Leifer’s mesmerizing photograph of Muhammad Ali standing over Sonny Liston is perhaps the one image that has inspired me the most. What most people don’t know is that photograph was shot on strobes (which I installed a lot of when I was an SI assistant) and a medium format camera. That means that Leifer had only one shot to get that photo—not a motor drive of multiple images. By looking at the photograph, it seems like Ali is standing over him for an eternity, taunting him. But if you watch the video, it’s a very quick movement that Ali makes with his arm. It’s just incredible that Leifer got that image, in focus (no auto focus in 1964) and with one shot. I get cold chills when I think about it.
Any advice to someone who wants to follow in your footsteps?
Professionally, my biggest piece of advice is to be dependable and consistent with clients. A mediocre photographer can be very successful in this freelance world if he or she is always on time, delivers images the client asks for, and does it with a smile. Staying in business has to come first for the dream to happen.
Creatively, I say to make images for yourself, whenever possible. Sometimes, there’s only enough time or the logistics only allow for the images the client wants. But every chance I get, I make images that I want, but only after I’ve gotten what I was sent to do. And many times, the images I make end up being used anyway. The best assignments are when my creative vision aligns with the client wants.

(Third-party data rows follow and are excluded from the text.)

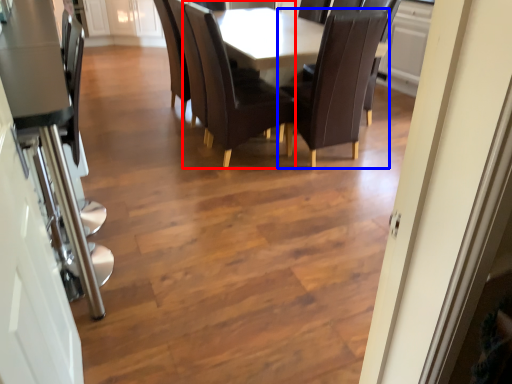
Question: Which of the following is the farthest to the observer, chair (highlighted by a red box) or chair (highlighted by a blue box)?

Choices:
 (A) chair
 (B) chair

Answer: (A)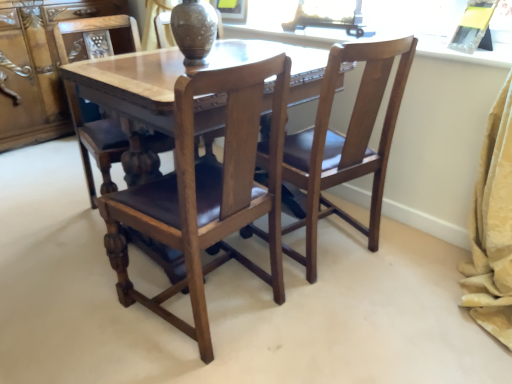
Question: From a real-world perspective, is wooden cabinet at left above or below wooden polished table at center?

Choices:
 (A) above
 (B) below

Answer: (A)

Question: Considering the positions of wooden cabinet at left and wooden polished table at center in the image, is wooden cabinet at left wider or thinner than wooden polished table at center?

Choices:
 (A) thin
 (B) wide

Answer: (A)

Question: Based on their relative distances, which object is nearer to the polished wood chair at center, the 2th chair when ordered from right to left?

Choices:
 (A) wooden chair at center, which appears as the third chair when viewed from the left
 (B) brown matte vase at center
 (C) wooden polished table at center
 (D) brown leather chair at center, which is counted as the first chair, starting from the left
 (E) wooden cabinet at left

Answer: (C)

Question: Which object is positioned farthest from the polished wood chair at center, the 2th chair when ordered from right to left?

Choices:
 (A) wooden cabinet at left
 (B) wooden polished table at center
 (C) brown matte vase at center
 (D) brown leather chair at center, positioned as the 3th chair in right-to-left order
 (E) wooden chair at center, which appears as the third chair when viewed from the left

Answer: (A)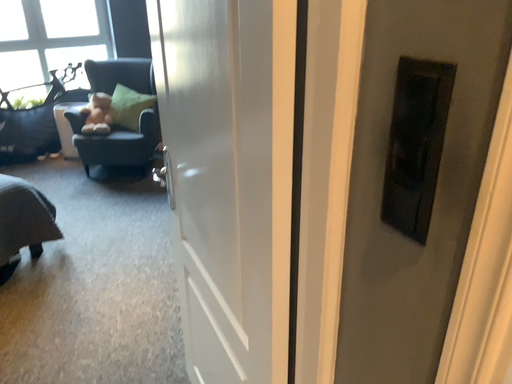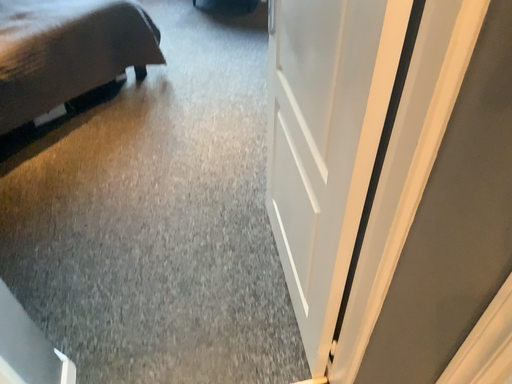
Question: How did the camera likely rotate when shooting the video?

Choices:
 (A) rotated downward
 (B) rotated upward

Answer: (A)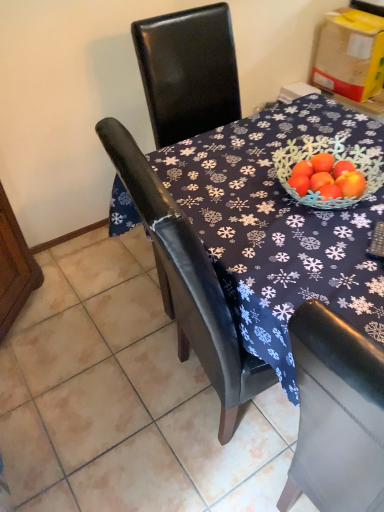
Question: Considering the relative positions of matte black chair at center and yellow cardboard box at upper right in the image provided, is matte black chair at center to the left of yellow cardboard box at upper right from the viewer's perspective?

Choices:
 (A) yes
 (B) no

Answer: (A)

Question: Is matte black chair at center not inside yellow cardboard box at upper right?

Choices:
 (A) no
 (B) yes

Answer: (B)

Question: From a real-world perspective, does matte black chair at center stand above yellow cardboard box at upper right?

Choices:
 (A) no
 (B) yes

Answer: (A)

Question: Considering the relative sizes of matte black chair at center and yellow cardboard box at upper right in the image provided, is matte black chair at center taller than yellow cardboard box at upper right?

Choices:
 (A) no
 (B) yes

Answer: (A)

Question: Is matte black chair at center facing towards yellow cardboard box at upper right?

Choices:
 (A) yes
 (B) no

Answer: (B)

Question: Can you confirm if matte black chair at center is smaller than yellow cardboard box at upper right?

Choices:
 (A) no
 (B) yes

Answer: (A)

Question: Would you say yellow cardboard box at upper right contains matte black chair at center?

Choices:
 (A) no
 (B) yes

Answer: (A)

Question: From the image's perspective, would you say yellow cardboard box at upper right is shown under matte black chair at center?

Choices:
 (A) no
 (B) yes

Answer: (A)

Question: From a real-world perspective, is yellow cardboard box at upper right physically above matte black chair at center?

Choices:
 (A) no
 (B) yes

Answer: (B)

Question: Is yellow cardboard box at upper right further to the viewer compared to matte black chair at center?

Choices:
 (A) yes
 (B) no

Answer: (A)

Question: Does yellow cardboard box at upper right lie in front of matte black chair at center?

Choices:
 (A) yes
 (B) no

Answer: (B)

Question: Can you confirm if yellow cardboard box at upper right is shorter than matte black chair at center?

Choices:
 (A) no
 (B) yes

Answer: (A)

Question: Based on their positions, is matte black chair at center located to the left or right of yellow cardboard box at upper right?

Choices:
 (A) right
 (B) left

Answer: (B)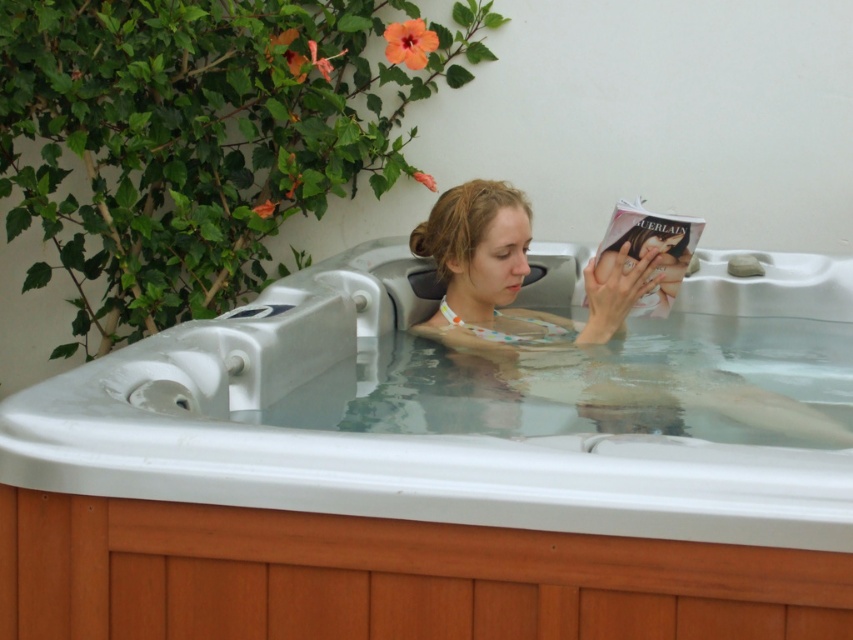
Does wooden hot tub at center have a greater width compared to polka dot swimsuit at center?

Yes.

Is point (78, 518) less distant than point (467, 317)?

Yes, it is in front of point (467, 317).

Identify the location of wooden hot tub at center. (444, 470).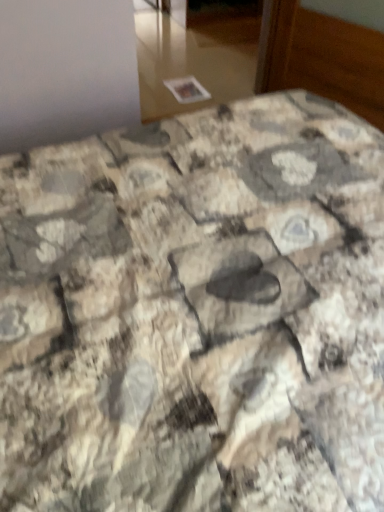
What do you see at coordinates (194, 60) in the screenshot?
I see `transparent glass door at upper center` at bounding box center [194, 60].

Identify the location of transparent glass door at upper center. This screenshot has width=384, height=512. (194, 60).

What is the approximate height of transparent glass door at upper center?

Expanding on staying creative, I will say that working on personal projects can really feed the soul. It’s such an amazing experience to shoot something knowing that there’s no editor to please, no time constraints to worry with, only me, my camera, and the story.
The last thing I would say, is when photographing something where there are many photographers, go where they aren’t as much as you can. Following the pack only gets you the same images as everyone else.